Great White Sharks vs Hurricanes: What Happens During Huge Storms?

More than one devastating storm has hit North America in the past few days. As Hurricane Ian batters Florida, Atlantic Canada is dealing with the aftermath of Storm Fiona.

Although Fiona had been downgraded from a hurricane to a post-tropical cyclone by the time it reached Nova Scotia, it was one of the worst storms ever to hit the region. On Saturday, it brought 99mph winds and torrential rain to Canada's coastline. Many homes were damaged, with some even swept out to sea.

A group of great white sharks is currently off the coast of Atlantic Canada, on their annual migration route along the east coast. They spend summers in the north and winters in the south. So, what happens to sharks during such severe weather?

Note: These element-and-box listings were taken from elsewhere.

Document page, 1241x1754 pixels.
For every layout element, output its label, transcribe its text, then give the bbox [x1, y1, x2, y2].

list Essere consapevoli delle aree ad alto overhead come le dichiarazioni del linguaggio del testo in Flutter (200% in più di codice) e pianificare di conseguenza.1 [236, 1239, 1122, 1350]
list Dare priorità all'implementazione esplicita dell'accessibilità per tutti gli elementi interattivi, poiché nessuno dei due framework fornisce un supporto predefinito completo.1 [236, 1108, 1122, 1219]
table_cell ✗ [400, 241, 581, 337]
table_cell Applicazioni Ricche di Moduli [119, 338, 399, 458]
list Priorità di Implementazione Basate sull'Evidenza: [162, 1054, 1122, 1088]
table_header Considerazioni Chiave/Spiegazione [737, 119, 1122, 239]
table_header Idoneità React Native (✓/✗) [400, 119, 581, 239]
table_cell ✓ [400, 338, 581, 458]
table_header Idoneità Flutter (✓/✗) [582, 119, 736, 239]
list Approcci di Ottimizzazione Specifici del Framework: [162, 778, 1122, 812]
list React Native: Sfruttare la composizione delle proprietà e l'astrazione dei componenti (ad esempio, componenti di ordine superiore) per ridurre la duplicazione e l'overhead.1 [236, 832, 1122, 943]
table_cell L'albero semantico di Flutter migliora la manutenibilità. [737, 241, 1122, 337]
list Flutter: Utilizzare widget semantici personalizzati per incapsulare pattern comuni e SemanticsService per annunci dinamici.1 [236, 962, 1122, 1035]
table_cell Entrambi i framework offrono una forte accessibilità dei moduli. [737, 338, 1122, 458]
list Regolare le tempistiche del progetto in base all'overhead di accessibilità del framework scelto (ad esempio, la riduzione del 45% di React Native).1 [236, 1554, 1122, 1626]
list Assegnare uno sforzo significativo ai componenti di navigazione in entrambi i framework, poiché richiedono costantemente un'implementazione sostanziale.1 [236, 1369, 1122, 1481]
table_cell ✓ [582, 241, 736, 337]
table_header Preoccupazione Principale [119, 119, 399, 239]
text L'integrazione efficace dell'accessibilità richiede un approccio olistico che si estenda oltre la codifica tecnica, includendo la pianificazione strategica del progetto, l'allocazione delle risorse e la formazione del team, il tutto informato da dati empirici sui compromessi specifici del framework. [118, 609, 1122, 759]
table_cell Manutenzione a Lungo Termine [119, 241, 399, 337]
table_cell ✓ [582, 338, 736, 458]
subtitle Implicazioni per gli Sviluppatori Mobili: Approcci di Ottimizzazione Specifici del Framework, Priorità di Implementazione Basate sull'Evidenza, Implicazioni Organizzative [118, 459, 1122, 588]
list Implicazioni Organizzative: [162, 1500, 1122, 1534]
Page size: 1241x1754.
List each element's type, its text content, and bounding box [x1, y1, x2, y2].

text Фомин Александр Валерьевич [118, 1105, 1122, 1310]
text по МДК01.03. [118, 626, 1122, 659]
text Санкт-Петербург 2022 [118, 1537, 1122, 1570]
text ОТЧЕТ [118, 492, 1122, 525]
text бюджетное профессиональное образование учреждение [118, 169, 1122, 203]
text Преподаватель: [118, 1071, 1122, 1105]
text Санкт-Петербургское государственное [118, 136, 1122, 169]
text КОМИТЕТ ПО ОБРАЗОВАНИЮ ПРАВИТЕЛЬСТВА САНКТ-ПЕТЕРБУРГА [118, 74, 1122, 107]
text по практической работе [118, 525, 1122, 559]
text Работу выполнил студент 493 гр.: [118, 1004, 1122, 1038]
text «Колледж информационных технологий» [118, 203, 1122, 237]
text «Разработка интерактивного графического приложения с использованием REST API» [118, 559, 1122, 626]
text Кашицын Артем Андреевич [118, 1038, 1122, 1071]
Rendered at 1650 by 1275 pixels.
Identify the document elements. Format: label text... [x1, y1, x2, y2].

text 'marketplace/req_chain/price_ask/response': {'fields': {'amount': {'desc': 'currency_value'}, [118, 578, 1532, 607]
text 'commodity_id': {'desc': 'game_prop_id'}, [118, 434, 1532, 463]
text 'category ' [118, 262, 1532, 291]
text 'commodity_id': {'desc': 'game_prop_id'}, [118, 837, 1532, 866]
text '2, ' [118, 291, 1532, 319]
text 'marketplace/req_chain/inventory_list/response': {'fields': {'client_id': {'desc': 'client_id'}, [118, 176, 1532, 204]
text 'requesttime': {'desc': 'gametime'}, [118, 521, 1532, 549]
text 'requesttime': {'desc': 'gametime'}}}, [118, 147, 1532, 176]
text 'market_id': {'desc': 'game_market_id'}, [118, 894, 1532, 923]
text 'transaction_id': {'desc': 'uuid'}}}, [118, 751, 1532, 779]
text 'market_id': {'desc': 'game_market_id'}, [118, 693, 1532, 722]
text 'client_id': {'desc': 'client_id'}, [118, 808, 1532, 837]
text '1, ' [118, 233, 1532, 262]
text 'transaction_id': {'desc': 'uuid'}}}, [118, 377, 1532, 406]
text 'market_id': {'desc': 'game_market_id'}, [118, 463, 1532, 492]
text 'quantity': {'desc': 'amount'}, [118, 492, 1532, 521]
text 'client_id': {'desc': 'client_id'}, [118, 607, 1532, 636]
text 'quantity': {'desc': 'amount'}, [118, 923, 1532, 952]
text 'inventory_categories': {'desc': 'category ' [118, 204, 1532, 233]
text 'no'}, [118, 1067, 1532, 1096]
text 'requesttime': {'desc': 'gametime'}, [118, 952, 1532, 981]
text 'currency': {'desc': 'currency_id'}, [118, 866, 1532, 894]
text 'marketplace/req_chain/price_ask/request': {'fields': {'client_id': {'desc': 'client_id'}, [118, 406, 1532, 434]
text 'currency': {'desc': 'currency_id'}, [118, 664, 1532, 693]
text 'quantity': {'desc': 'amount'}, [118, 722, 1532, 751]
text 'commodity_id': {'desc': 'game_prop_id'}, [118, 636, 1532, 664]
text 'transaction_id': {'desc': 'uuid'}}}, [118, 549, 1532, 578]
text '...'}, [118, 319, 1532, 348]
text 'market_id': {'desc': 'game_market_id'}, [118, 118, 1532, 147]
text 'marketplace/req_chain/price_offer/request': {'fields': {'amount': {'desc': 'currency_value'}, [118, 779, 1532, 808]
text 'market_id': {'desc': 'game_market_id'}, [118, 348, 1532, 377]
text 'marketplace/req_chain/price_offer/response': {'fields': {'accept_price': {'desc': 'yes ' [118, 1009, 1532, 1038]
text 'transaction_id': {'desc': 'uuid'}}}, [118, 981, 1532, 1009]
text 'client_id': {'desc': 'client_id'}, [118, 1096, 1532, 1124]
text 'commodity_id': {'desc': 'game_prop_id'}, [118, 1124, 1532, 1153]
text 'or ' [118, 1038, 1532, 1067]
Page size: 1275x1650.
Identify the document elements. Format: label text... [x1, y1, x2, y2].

Researcher OCEARCH, which tags and tracks sharks, wrote on Facebook last week that it would "be interesting to see how they react" to Fiona and whether they "stay deep or head offshore." Tagged sharks "ping" when they come close to the surface of the water.

In the wake of the storm, an OCEARCH spokesperson told Newsweek that researchers were still monitoring the data to try to understand of the sharks' behavior. But a few sharks were tracked to Canada's coastline just after Fiona hit, with one even "pinging" during the storm.

Sharks and Hurricanes
A park in Samana, a waterfront town in the Dominican Republic, is hit by Hurricane Fiona on September 19, 2022; inset, a file photo of an attacking great white shark. Getty

A Question of Size

James Sulikowski, from the Sulikowski Shark and Fish Conservation Lab at Arizona State University, told Newsweek that sharks' behavior during hurricanes depends on their species and size.

"There have been a few studies that suggest some smaller or younger species leave an area when a hurricane is coming, particularly if the water is shallow or coastal. Larger species may be less likely to move or may not move at all," Sulikowski said.

"This research suggests changes in atmospheric pressure may be a driver for the movement of some sharks. It's unlikely the sharks would be displaced for long. Movers may vacate the area, then return once conditions stabilized. Interestingly, we have a tagged white shark—a 12-foot male—that stayed in the Gulf of St Lawrence during Hurricane Fiona. He didn't seem to care."

OCEARCH's online shark tracker also reported a 12-foot great white off the coast of Canada during Fiona, although it is not clear whether this is the same animal.

The tagged shark, known as Scot, weighs 1,644 pounds. Scot was tracked off the coast of Nova Scotia on September 25, when Fiona was still wreaking havoc. Since then, he has continued to swim along the province and does not appear to have been displaced.

Florida—where Hurricane Ian hit as a Category 4 storm on Wednesday and more than 2 million people were without power early on Thursday—is home to many types of shark, as well as alligators and other wildlife.

Before Ian made landfall, the Florida Fish and Wildlife Conservation Commission warned residents to be wary of displaced wildlife.

"You may be more likely to see alligators, snakes and bears, so remember to stay alert and give them space," the commission said.

Flooding, and disorientation due to the conditions, can cause wildlife to turn up in strange places.